“Sinbad The Sailor”
Directed by Justin Watson for Ickle Pickle Productions, at Tuggeranong Arts Centre, April 17-21, bookings to 6293 1443, then at Belconnen Theatre, April 23-28, bookings to 6262 6977.
Ickle Pickle productions, under the direction of Justin Watson, has established a jolly format for holiday children’s theatre.
Get a bunch of kids together, train them in acting and singing and dancing and put on a show.
The results can be uneven, as it is as much about development for the children than about finished product.
Nonetheless, with regular set designer Wayne Shepherd providing the backdrops, their shows usually look good.
“Sinbad The Sailor” is no exception, with a simple set by Shepherd and a script drawn very, very loosely from “The Arabian Nights”.
Writers Peter McDonald and Rachel Fock have constructed an improbable tale of the search for Nebuchadnezzar’s treasure on an unnamed island.

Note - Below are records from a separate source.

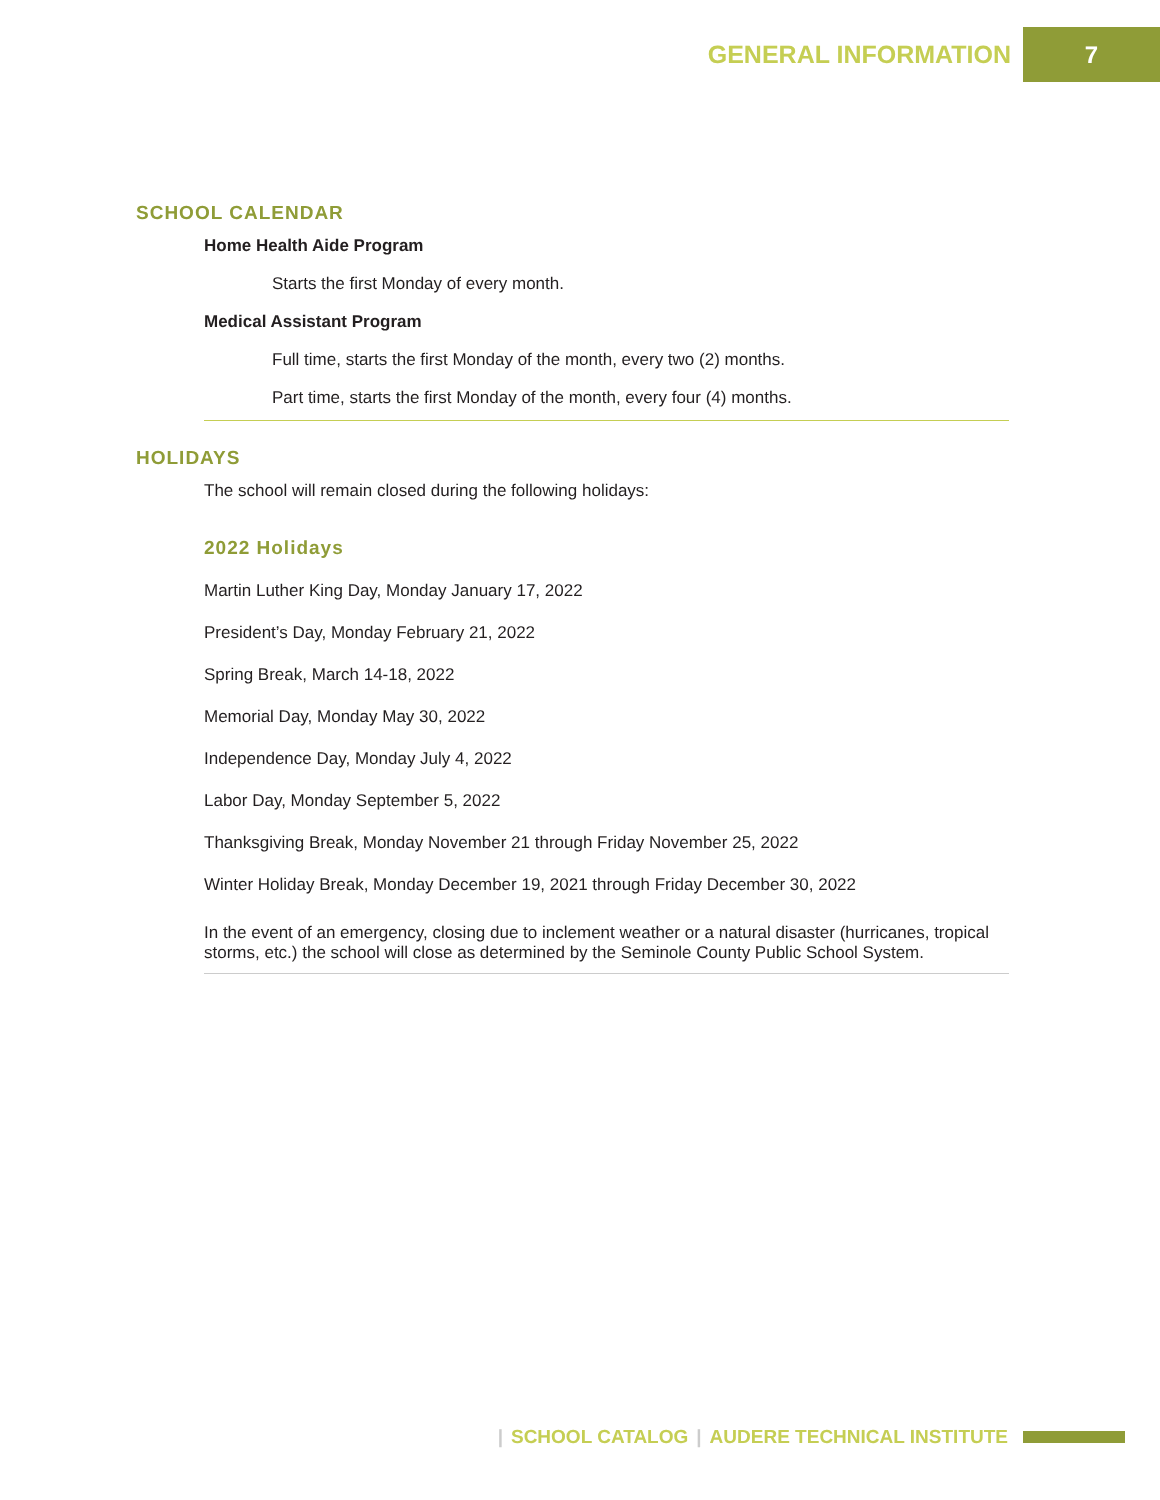GENERAL INFORMATION 7
SCHOOL CALENDAR
Home Health Aide Program
Starts the first Monday of every month.
Medical Assistant Program
Full time, starts the first Monday of the month, every two (2) months.
Part time, starts the first Monday of the month, every four (4) months.
HOLIDAYS
The school will remain closed during the following holidays:
2022 Holidays
Martin Luther King Day, Monday January 17, 2022
President’s Day, Monday February 21, 2022
Spring Break, March 14-18, 2022
Memorial Day, Monday May 30, 2022
Independence Day, Monday July 4, 2022
Labor Day, Monday September 5, 2022
Thanksgiving Break, Monday November 21 through Friday November 25, 2022
Winter Holiday Break, Monday December 19, 2021 through Friday December 30, 2022
In the event of an emergency, closing due to inclement weather or a natural disaster (hurricanes, tropical storms, etc.) the school will close as determined by the Seminole County Public School System.
| SCHOOL CATALOG | AUDERE TECHNICAL INSTITUTE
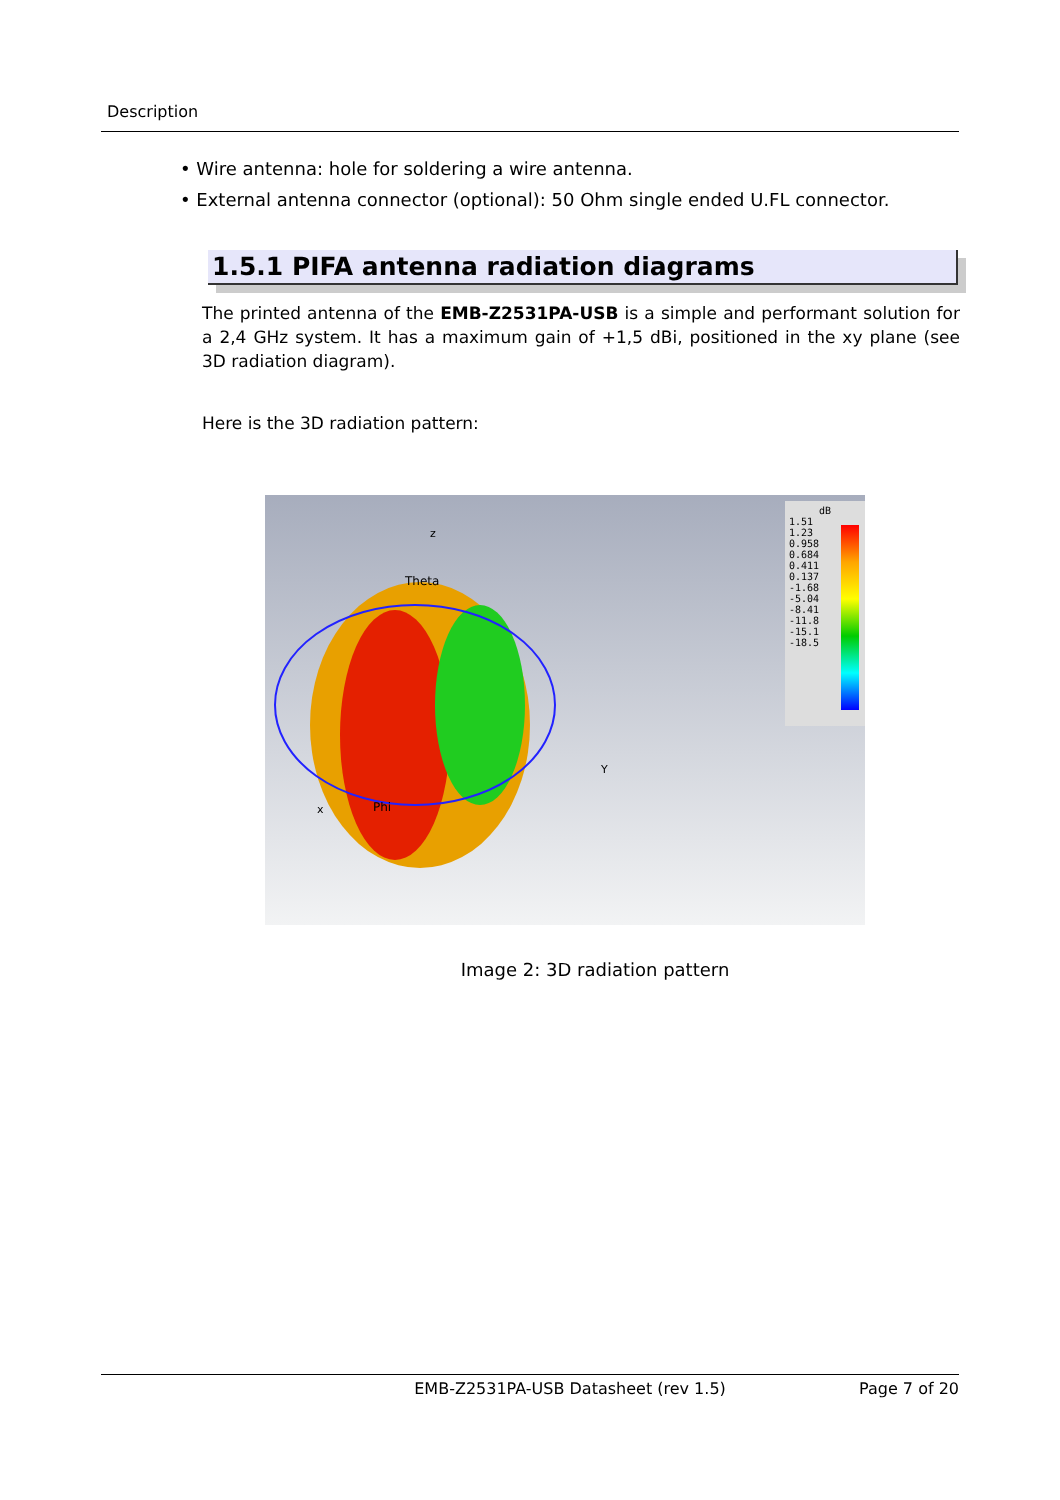Description
• Wire antenna: hole for soldering a wire antenna.
• External antenna connector (optional): 50 Ohm single ended U.FL connector.
1.5.1 PIFA antenna radiation diagrams
The printed antenna of the EMB-Z2531PA-USB is a simple and performant solution for a 2,4 GHz system. It has a maximum gain of +1,5 dBi, positioned in the xy plane (see 3D radiation diagram).
Here is the 3D radiation pattern:
z
Theta
Phi
Y
x
dB
1.51
1.23
0.958
0.684
0.411
0.137
-1.68
-5.04
-8.41
-11.8
-15.1
-18.5
Image 2: 3D radiation pattern
EMB-Z2531PA-USB Datasheet (rev 1.5) Page 7 of 20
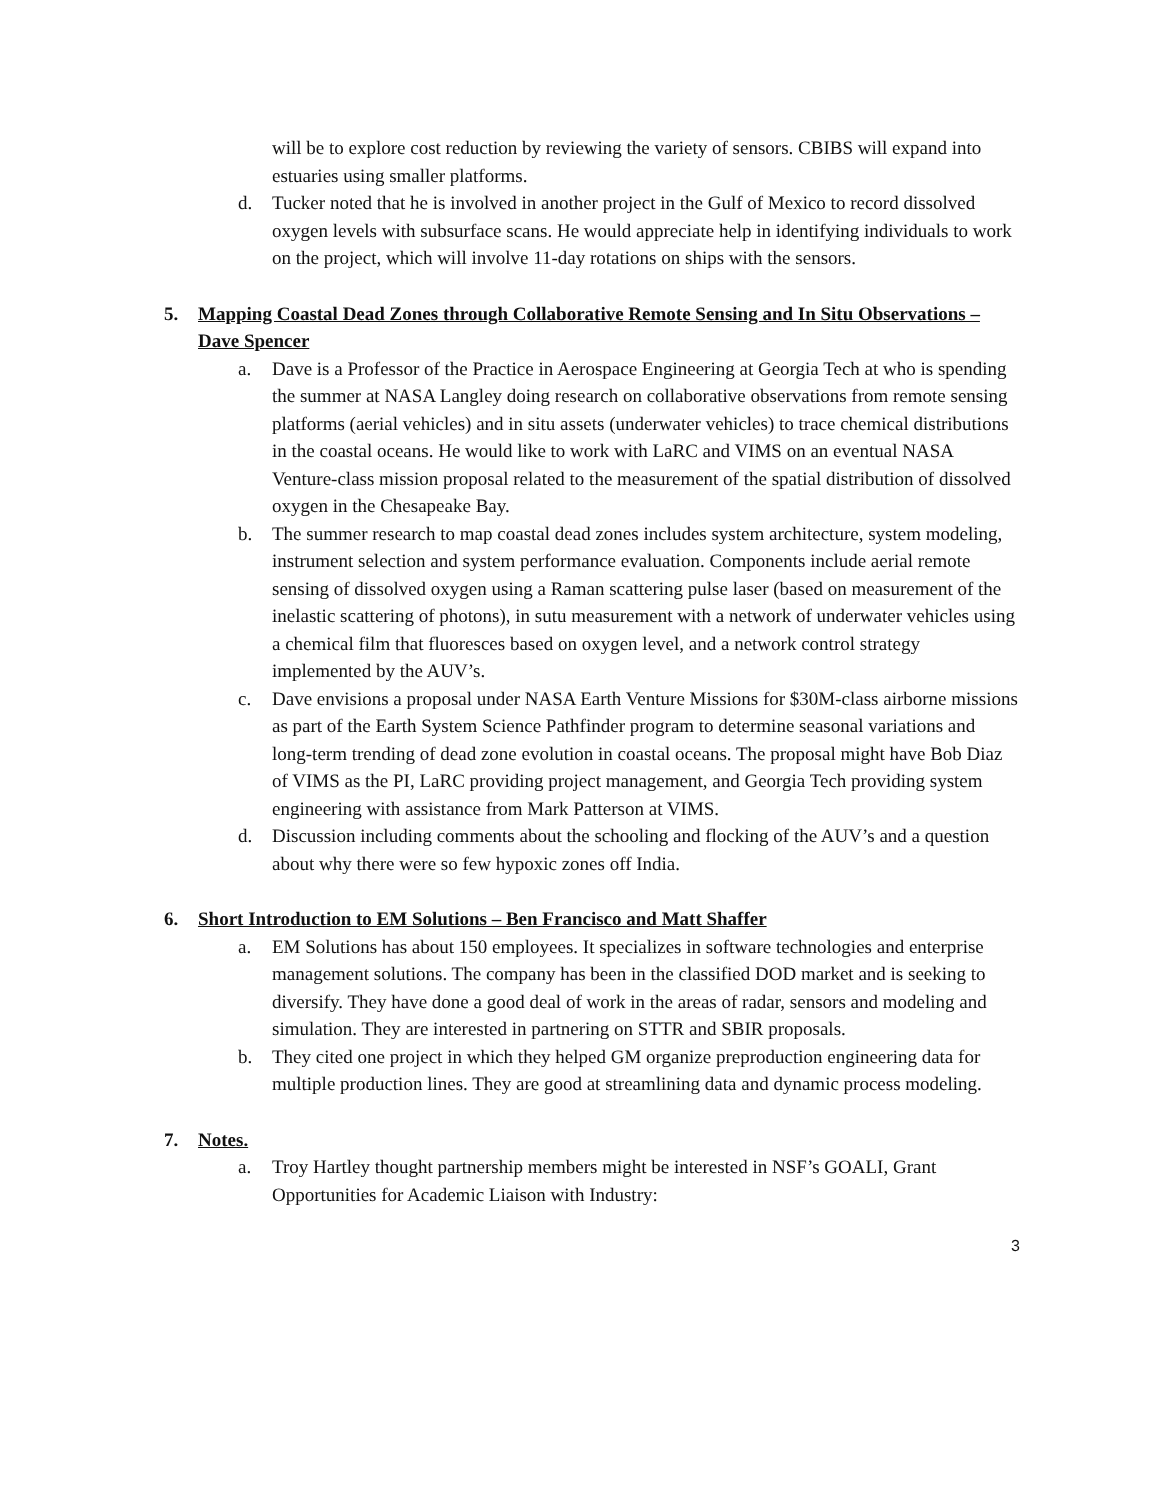will be to explore cost reduction by reviewing the variety of sensors. CBIBS will expand into estuaries using smaller platforms.
d. Tucker noted that he is involved in another project in the Gulf of Mexico to record dissolved oxygen levels with subsurface scans. He would appreciate help in identifying individuals to work on the project, which will involve 11-day rotations on ships with the sensors.
5. Mapping Coastal Dead Zones through Collaborative Remote Sensing and In Situ Observations – Dave Spencer
a. Dave is a Professor of the Practice in Aerospace Engineering at Georgia Tech at who is spending the summer at NASA Langley doing research on collaborative observations from remote sensing platforms (aerial vehicles) and in situ assets (underwater vehicles) to trace chemical distributions in the coastal oceans. He would like to work with LaRC and VIMS on an eventual NASA Venture-class mission proposal related to the measurement of the spatial distribution of dissolved oxygen in the Chesapeake Bay.
b. The summer research to map coastal dead zones includes system architecture, system modeling, instrument selection and system performance evaluation. Components include aerial remote sensing of dissolved oxygen using a Raman scattering pulse laser (based on measurement of the inelastic scattering of photons), in sutu measurement with a network of underwater vehicles using a chemical film that fluoresces based on oxygen level, and a network control strategy implemented by the AUV’s.
c. Dave envisions a proposal under NASA Earth Venture Missions for $30M-class airborne missions as part of the Earth System Science Pathfinder program to determine seasonal variations and long-term trending of dead zone evolution in coastal oceans. The proposal might have Bob Diaz of VIMS as the PI, LaRC providing project management, and Georgia Tech providing system engineering with assistance from Mark Patterson at VIMS.
d. Discussion including comments about the schooling and flocking of the AUV’s and a question about why there were so few hypoxic zones off India.
6. Short Introduction to EM Solutions – Ben Francisco and Matt Shaffer
a. EM Solutions has about 150 employees. It specializes in software technologies and enterprise management solutions. The company has been in the classified DOD market and is seeking to diversify. They have done a good deal of work in the areas of radar, sensors and modeling and simulation. They are interested in partnering on STTR and SBIR proposals.
b. They cited one project in which they helped GM organize preproduction engineering data for multiple production lines. They are good at streamlining data and dynamic process modeling.
7. Notes.
a. Troy Hartley thought partnership members might be interested in NSF’s GOALI, Grant Opportunities for Academic Liaison with Industry:
3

With lots of dreadfully corny jokes and up-to-date references to plastic bags, the GFC, Angelina Jolie in other figures that go over the heads of the tinier audience members, the plot rocks along to a happy ending.
The cast of variable experience are confident and agreeable, but the knowitall character of this script’s Sinbad, abetted by his sidekick Wyalong, proved far too macho for Claire Bailey and Emily Moran in these roles.
By contrast, Matt Hardy as Sultan Vinaga (get it, salt ‘n’ vinegar?) played the best role of his youthful career as the wicked villain of the play, and things really livened up whenever he and his worldly sidekick Whyalla, played by Phoebe Deas, stepped on stage.
The many lovely roles included alluring sirens, comely slave girls, a nice two-headed monster, villainous pickpockets and lovely cameos for Ben Hardy as Handsome Jack the sailor and Fernando Goh as the Carpet Seller.
This production is jampacked with music. With musical direction by James Aspland and choreography by Natalie Whalley, it looks more like “Sinbad the Musical”, so it’s time for Ickle Pickle to bite the bullet and have some live music.
Though there were favorites tunes like “What’ll We Do with the Drunken Sailor” and a headline song about Sinbad not being all bad, it was all a bit too tame.
A piano, an accordion, or a guitar would have lifted the energy level.